After the Riots: Can Social Media Stand Up Against the Bad Press?
By Brennon Slattery
Social media played a vital and controversial role in the 2011 England riots that ravaged many London districts, as well as some smaller towns and villages. Though not everyone was logging into apps such as Twitter and Facebook to perpetrate destruction–many were using these outlets as portals for organizing cleanup activities and assisting police–most of the media’s attention has been focused on the negative.
Courts are now handing down lofty sentences for those accused of inciting violence through social media channels. Jordan Blackshaw, 20, and Perry Sutcliffe-Keenan, 22, were each given four-year jail sentences for attempting to use Facebook to incite homegrown riots, even though nobody (except the police) showed up. Blackshaw’s attorney alleged that his client had set up the Facebook event as a joke.

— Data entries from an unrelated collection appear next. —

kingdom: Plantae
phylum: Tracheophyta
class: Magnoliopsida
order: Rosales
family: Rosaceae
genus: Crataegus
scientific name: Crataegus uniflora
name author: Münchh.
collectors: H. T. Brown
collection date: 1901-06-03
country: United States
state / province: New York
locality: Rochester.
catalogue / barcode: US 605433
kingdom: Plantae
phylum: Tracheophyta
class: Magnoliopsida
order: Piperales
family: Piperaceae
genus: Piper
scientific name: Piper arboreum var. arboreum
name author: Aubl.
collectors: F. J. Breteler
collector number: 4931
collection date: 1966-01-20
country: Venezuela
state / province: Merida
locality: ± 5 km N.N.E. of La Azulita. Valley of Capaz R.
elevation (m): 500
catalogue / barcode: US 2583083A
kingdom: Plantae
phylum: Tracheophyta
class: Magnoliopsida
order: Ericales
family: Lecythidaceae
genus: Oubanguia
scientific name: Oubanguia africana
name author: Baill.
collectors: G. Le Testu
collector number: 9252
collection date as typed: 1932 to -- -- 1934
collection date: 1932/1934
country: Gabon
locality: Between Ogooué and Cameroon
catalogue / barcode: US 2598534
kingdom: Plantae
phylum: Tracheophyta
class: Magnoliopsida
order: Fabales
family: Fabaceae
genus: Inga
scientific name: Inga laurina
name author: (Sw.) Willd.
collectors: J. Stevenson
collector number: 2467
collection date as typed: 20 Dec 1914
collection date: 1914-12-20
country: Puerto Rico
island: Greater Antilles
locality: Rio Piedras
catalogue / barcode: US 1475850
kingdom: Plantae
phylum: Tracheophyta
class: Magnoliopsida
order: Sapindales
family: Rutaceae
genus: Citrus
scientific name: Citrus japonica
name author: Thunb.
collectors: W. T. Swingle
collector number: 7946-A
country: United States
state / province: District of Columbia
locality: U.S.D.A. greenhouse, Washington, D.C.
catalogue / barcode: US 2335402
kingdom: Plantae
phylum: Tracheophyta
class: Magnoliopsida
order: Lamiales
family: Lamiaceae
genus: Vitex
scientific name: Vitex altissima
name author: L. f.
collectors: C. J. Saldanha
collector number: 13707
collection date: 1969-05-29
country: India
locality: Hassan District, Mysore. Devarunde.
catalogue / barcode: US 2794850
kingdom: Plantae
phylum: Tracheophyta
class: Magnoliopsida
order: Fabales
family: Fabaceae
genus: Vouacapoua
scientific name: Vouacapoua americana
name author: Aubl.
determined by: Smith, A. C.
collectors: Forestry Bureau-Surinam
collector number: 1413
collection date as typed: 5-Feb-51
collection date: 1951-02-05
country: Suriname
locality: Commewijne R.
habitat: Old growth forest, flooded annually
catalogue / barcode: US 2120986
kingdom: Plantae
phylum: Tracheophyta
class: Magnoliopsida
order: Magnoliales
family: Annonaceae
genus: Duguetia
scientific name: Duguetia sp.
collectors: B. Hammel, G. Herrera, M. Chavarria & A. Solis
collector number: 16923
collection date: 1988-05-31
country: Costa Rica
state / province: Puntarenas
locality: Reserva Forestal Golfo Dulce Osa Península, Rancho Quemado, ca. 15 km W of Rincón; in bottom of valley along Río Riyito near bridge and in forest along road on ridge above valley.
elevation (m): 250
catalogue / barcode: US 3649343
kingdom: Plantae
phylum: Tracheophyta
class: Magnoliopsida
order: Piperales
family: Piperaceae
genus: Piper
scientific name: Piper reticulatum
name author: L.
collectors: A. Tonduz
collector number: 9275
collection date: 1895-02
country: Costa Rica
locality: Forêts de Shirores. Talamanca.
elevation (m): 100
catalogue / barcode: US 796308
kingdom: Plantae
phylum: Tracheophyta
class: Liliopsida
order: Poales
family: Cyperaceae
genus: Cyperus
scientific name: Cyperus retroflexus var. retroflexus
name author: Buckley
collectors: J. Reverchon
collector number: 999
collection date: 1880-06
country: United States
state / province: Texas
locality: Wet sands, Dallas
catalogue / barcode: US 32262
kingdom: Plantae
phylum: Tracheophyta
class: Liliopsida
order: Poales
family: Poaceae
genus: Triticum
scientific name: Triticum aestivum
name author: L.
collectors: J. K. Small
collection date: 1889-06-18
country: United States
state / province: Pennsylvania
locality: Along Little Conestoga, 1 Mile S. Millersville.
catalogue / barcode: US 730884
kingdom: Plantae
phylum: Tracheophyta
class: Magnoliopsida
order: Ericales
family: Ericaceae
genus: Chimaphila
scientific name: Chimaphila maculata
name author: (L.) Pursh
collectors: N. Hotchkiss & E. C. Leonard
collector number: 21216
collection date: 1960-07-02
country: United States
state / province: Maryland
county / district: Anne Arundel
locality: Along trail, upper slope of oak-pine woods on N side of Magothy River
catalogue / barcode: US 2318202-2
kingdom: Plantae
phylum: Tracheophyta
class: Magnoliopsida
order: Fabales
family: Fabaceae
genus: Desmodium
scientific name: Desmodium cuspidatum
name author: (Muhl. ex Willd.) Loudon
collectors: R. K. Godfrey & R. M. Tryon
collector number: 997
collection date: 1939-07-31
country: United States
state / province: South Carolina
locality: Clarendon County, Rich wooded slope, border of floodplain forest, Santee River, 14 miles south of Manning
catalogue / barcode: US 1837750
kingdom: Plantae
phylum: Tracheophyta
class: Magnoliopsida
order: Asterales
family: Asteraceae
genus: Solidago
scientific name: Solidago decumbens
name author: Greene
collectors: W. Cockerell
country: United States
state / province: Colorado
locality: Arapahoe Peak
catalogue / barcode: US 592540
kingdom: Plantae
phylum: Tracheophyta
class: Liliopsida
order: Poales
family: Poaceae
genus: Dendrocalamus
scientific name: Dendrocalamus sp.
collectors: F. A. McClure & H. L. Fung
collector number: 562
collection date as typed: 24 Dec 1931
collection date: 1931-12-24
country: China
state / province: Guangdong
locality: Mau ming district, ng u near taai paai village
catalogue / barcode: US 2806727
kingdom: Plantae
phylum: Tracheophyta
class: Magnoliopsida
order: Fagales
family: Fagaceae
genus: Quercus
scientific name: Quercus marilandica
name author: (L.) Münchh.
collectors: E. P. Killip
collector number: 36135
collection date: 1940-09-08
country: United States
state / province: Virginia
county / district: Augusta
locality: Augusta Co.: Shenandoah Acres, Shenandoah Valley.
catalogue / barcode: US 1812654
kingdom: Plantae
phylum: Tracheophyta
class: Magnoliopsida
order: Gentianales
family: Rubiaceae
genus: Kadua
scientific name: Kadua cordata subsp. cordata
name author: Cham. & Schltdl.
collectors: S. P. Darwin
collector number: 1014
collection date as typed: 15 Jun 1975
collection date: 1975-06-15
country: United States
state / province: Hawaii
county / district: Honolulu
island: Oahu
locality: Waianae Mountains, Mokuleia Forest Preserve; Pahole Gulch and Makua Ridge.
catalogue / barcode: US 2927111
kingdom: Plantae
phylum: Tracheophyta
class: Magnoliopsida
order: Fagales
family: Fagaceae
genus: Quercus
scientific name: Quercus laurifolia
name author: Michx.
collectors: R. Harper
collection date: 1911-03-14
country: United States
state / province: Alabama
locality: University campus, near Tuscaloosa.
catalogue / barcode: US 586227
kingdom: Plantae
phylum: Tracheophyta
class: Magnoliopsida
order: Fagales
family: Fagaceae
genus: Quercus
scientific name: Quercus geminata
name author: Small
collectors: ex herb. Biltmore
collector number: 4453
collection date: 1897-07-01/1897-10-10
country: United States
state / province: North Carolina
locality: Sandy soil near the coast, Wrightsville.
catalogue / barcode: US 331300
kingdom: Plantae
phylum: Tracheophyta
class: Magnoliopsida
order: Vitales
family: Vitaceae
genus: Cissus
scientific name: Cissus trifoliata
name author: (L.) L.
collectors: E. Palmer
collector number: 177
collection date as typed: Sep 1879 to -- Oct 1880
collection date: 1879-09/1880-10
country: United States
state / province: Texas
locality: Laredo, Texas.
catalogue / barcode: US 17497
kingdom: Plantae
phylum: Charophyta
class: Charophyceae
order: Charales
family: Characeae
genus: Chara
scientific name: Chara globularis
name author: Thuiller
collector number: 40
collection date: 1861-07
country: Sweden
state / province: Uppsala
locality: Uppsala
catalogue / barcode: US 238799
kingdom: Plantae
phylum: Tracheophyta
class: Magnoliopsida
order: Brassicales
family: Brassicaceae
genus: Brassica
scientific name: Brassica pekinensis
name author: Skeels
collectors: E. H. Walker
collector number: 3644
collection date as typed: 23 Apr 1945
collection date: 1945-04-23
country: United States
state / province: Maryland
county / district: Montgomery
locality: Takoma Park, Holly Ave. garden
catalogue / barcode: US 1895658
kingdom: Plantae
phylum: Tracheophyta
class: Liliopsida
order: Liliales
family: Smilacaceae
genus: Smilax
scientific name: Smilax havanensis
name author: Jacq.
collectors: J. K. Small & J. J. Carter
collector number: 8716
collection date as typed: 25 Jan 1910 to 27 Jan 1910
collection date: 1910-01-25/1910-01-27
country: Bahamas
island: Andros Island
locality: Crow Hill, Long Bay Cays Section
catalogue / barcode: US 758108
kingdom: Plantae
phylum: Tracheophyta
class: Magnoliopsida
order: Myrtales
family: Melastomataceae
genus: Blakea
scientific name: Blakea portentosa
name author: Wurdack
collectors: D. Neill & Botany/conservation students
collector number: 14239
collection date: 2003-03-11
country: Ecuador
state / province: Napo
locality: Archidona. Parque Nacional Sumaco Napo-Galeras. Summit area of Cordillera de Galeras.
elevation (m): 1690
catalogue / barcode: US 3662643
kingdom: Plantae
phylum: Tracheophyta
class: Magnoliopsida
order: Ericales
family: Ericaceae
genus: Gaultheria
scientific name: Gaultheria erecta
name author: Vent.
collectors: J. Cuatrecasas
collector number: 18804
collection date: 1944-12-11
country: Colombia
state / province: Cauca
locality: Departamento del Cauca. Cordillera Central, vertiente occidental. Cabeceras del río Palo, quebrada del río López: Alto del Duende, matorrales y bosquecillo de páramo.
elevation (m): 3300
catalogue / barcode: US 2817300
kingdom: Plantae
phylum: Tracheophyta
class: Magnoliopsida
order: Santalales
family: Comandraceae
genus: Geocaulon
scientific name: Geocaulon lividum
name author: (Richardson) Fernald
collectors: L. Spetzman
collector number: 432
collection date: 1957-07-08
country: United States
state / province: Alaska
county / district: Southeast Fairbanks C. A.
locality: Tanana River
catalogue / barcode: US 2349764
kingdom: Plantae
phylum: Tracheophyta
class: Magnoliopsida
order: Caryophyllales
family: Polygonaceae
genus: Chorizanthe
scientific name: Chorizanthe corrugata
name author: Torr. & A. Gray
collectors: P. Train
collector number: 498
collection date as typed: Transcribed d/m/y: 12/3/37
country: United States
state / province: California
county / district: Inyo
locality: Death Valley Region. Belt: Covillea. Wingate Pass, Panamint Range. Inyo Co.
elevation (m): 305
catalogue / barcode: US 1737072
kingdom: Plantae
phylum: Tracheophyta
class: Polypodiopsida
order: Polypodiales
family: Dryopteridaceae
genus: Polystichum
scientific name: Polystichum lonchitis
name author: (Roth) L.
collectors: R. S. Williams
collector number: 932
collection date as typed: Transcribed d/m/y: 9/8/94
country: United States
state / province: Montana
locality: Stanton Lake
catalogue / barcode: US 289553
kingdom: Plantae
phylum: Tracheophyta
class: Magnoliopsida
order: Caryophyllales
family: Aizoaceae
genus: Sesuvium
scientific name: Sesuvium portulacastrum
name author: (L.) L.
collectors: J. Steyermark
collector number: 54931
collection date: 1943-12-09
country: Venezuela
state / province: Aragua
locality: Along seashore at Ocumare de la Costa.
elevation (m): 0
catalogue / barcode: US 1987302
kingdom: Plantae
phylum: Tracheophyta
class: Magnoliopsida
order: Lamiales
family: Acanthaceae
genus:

This same defense was used–but successfully–for 19-year-old Joshua Moulinie, who used Facebook to encourage trashing a convenience store.
There are more questionably tough sentences coming through as well. As Mashable noted, one person was given a six month sentence for stealing a $5 case of bottled water. Another person–who did not personally indulge in rioting at all–received a five month sentence for “wearing a pair of stolen shorts her roommate gave her.” A 20-year-old from Colchester, England, was arrested for organizing a harmless mass water gun fight on Facebook, a non-violent activity similar to the flash mobs that gather for huge pillow fights.
The problem here is not that criminals are being rightfully punished, but that the more we focus on the negative aspects of social media, the more we forget or dismiss the positive, such as the central roles Facebook and Twitter played in sparking important change in places like Egypt and Iran.
There are so many new ways to communicate, with more coming all the time. We shouldn’t start blaming social media–which is merely a channel–for an individual’s bad behavior, or there will be no telling what it’ll be blamed for next.